Bunun örneklerini Fenerbahçe defalarca kereler tecrübe etti.
Yani lafı dolandırarak uzattığımız imayı kısa kesersek derbiye Jesus’un doğru kadro ile çıkmadığı şeklinde konuyu bağlayabiliriz.
Fenerbahçe’nin 3 günde bir maça çıktığı gerçeğini bağlı olarak rotasyon gerekli gözüküyor olsa da Avrupa’nın 5 büyük ligindeki üst düzey takımların kimi oyuncularının sezon boyu en az 70 maça çıktıklarını aklımızın bir yerine not etmeliyiz.
Çünkü takım oyunu gerçeğini her ne kadar ön planda tutmaya devam etsek de oyuna bireysel katkıların da önemli olduğunu unutmamak gerekiyor.
Oyunun olgunlaşarak ekibin tamamının bir parçası haline gelmesi zaman alır; bu en üst seviyedeki takımlar için bile geçerliyken daha yolun başındakiler için biraz daha pragmatist yaklaşmak doğrusu olacaktır.
Jesus’un değişiklikler için 70 dakika beklemesi tecrübeli teknik adamın sabır seviyesinin ne kadar yukarıda olduğunu gösterdi.

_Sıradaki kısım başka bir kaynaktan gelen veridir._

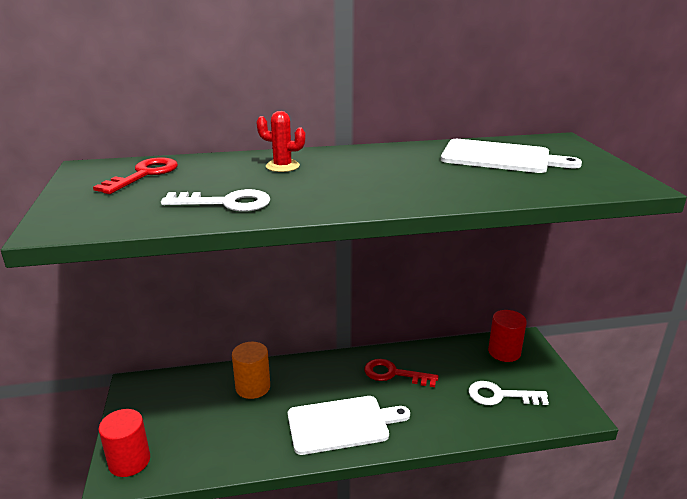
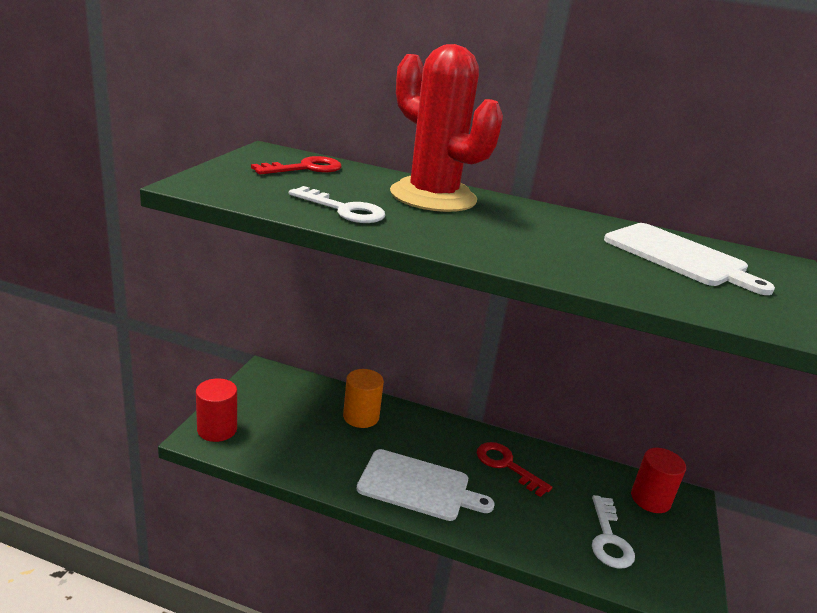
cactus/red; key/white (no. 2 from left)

İyi tarafından bakıldığında 1 puan Fenerbahçe için iyi bir sonuçtur. Daha iyi gözükmesine karşın kazanacak bir oyun oynamadı. Ghezzal’ın oyuna girmesinden sonraki bölümde maçı kaybedebilirdi de.
Hakem için zor bir mücadeleydi. Her iki taraf aleyhine ve lehine hatalar yaptı. Ancak bazı oyuncuların işini güçleştirdiğini de gözlemlelmiş olmak gerekiyor.
Taraftar baskısının altında da çok ezildi. Bu bakımdan da Beşiktaş taraftarı etkin bir rol üstlenmiş oldu.